In 1979, Metcalfe founded his own company 3com to push forward with the de­vel­op­ment of computers and LAN and establish Ethernet as standard. In 1980, he made his break­through with the adoption of Ethernet 1.0, which was then further developed by the Institute of Elec­tri­cal and Elec­tron­ics Engineers (IEEE). This process led to the invention of other tech­nolo­gies, including the CSMA/CD (carrier sense multiple access/collision detection) protocol, which later became known as IEEE 802.3. It also brought about the ground­break­ing protocols token bus (802.4) and token ring (802.5).

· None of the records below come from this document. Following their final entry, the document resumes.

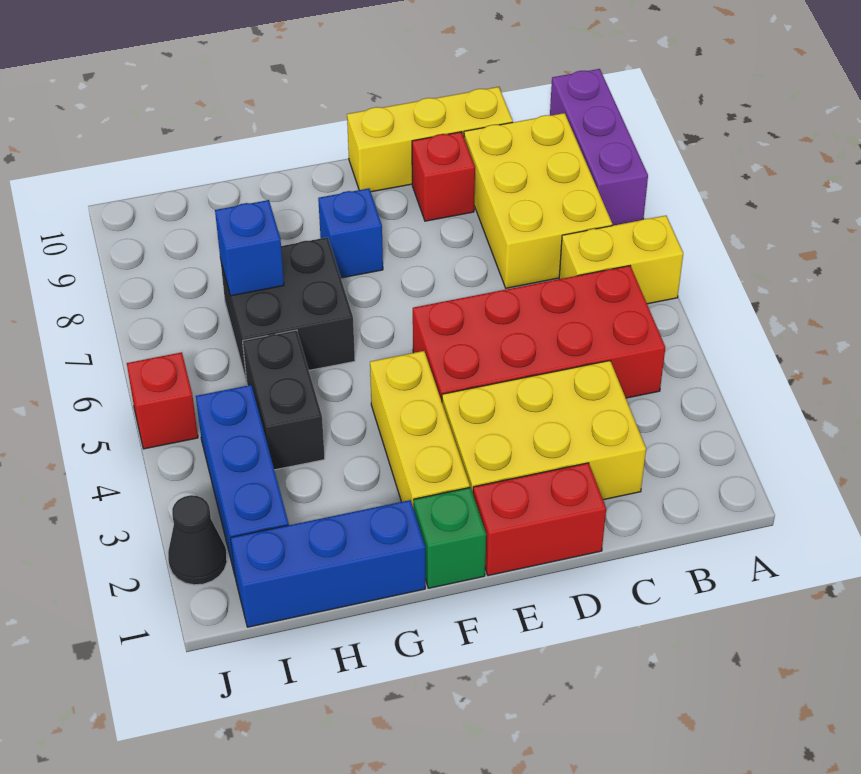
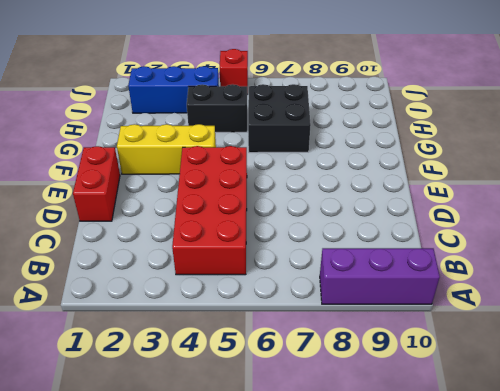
none -> yellow 1x2 brick [559,216,683,304]
none -> yellow 2x3 brick [464,113,612,288]
none -> yellow 2x3 brick [442,361,646,500]

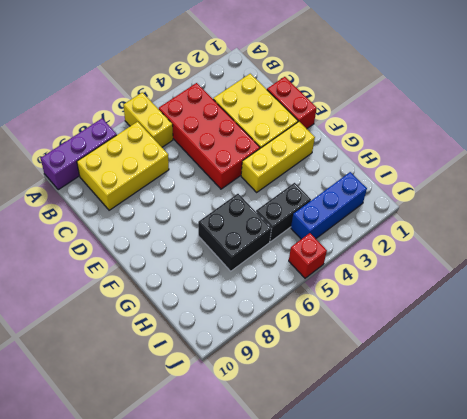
none -> yellow 1x3 brick [347,87,513,192]
none -> red 1x1 brick [412,132,475,221]
none -> green 1x1 brick [414,488,486,588]

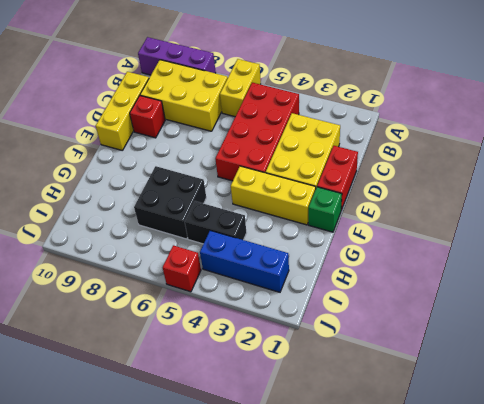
none -> blue 1x1 brick [318,188,383,278]
none -> blue 1x3 brick [231,500,425,627]
none -> black 1x1 cone [168,495,227,585]

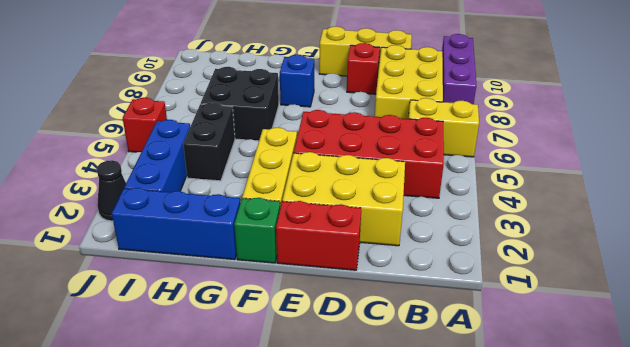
none -> blue 1x1 brick [215,200,284,296]

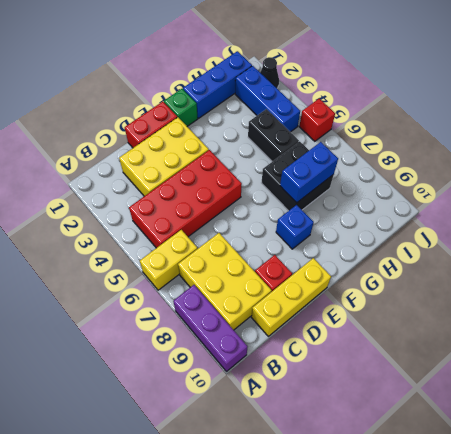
blue 1x2 brick [280,142,338,203] -> blue 1x1 brick [215,200,284,296]
none -> yellow 1x3 brick [370,351,470,509]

Between 1983 and 1986, the in­no­va­tions Cheaper­net, Ethernet-on-Broadband, and StarLAN arrived on the scene before the Ethernet standard had started to receive more attention from many man­u­fac­tur­ers. As a result, some small companies started to use Ethernet networks in the workplace, but still via telephone-based four-wire lines. Ethernet con­nec­tions via twisted pair and fiber optic cables weren’t developed until the early 1990s, which lead to the in­tro­duc­tion of the 100 MB/s standard for Ethernet according to IEEE 802.3u in 1995. A standard for wireless LAN (802.11) was adopted at the same time. 1995 is con­sid­ered the birth year of the modern internet.